Скорость образования Z и Y, таким образом, зависит, кроме прочего, от того, какое количество каждого из конкурирующих “лаборантов”, абзазы и ациазы, в клетке. А это, в свою очередь, зависит от того, какой из двух генов работает в ядре клетки. В реальности все, конечно, сложнее: молекула абзазы, даже если она есть в клетке, может находиться в инактивированном состоянии. Инактивация может происходить, например, следующим образом: появляется другая молекула и занимает активную “нишу” фермента. То есть “робот-лаборант” как бы оказывается временно закованным в наручники. Раз уж я прибег к этой метафоре, придется предупредить читателей, чтобы они не воспринимали “робота-лаборанта” буквально. Конечно, у молекулы фермента нет рук, которые могут захватывать компоненты, например молекулы A – не говоря уже о надевании наручников. У настоящего фермента на поверхности есть участки, которые, например, обладают сродством к молекулам А, или точно соответствуют им по форме, или характеризуются какими-нибудь еще химическими особенностями. И все это сродство можно на время устранить способами, которые напоминают переключение выключателя.

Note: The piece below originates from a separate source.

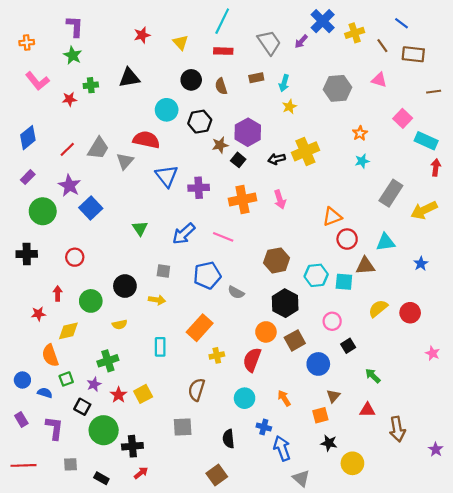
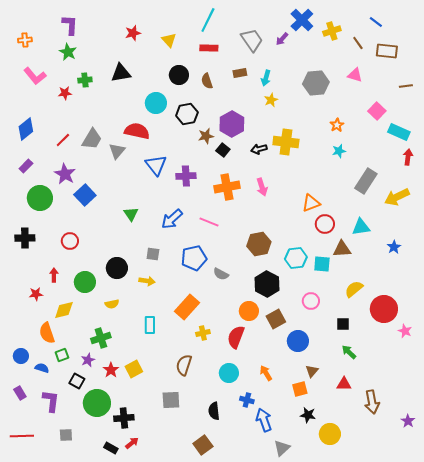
yellow cross: (305, 151) -> (286, 142), turned 30
red circle: (410, 313) -> (384, 309), moved, size x1.4
black square: (348, 346) -> (343, 324), moved, turned 32
black rectangle: (101, 478) -> (111, 448), moved
gray triangle: (301, 478) -> (282, 448), turned 36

Большинство молекул ферментов представляют собой механизмы, которые умеют синтезировать лишь один продукт: например, сахар или жир; пурин или пиримидин (составные элементы ДНК и РНК) или аминокислоты (двадцать из них представляют собой составные элементы природных белков). Но некоторые ферменты сильнее похожи на программируемые механизмы, требующие использования перфорированной ленты, которая будет указывать им, что делать. Самый замечательный пример такого фермента – рибосома, сложное устройство, построенное из белка и РНК и синтезирующее белок. Рибосома захватывает аминокислоты – составные элементы белков, синтезированные специальными ферментами и свободно плавающие в клетке. Перфолентой служит информационная РНК (иРНК). Информационная лента, которая, в свою очередь, является копией геномной ДНК, вводит данные в рибосому. По мере того, как лента проходит через “считывающую головку”, соответствующие аминокислоты соединяются в белковую цепь в порядке, зашифрованном на ленте с помощью генетического кода.

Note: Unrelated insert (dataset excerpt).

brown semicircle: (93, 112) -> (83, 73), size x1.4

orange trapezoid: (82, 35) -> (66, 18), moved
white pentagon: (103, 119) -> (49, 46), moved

В клетке есть набор небольших транспортных РНК (тРНК), каждая длиной приблизительно семьдесят нуклеотидов. Каждая тРНК избирательно присоединяется к одному и только одному из двадцати видов природных аминокислот. На другом конце молекулы тРНК находится антикодон – триплет, в точности комплементарный короткой последовательности иРНК (кодону), кодирующей конкретную аминокислоту. По мере того, как “лента” иРНК продвигается через “считывающую головку” рибосомы, каждый кодон иРНК связывается с тРНК, несущей подходящий антикодон. В результате аминокислота на другом конце тРНК становится в ряд с другими аминокислотами, прикрепляясь к растущему концу формирующегося белка. После прикрепления аминокислоты тРНК уходит на поиски новой молекулы аминокислоты своего типа, а иРНК тем временем медленно продвигает ленту вперед. Шаг за шагом выстраивается белковая цепь. Удивительно, что одна “лента” иРНК может одновременно работать с несколькими рибосомами. Каждая из рибосом продвигает свою “считывающую головку” вдоль разных участков ленты, и каждая формирует свою копию вновь синтезируемой цепи белка.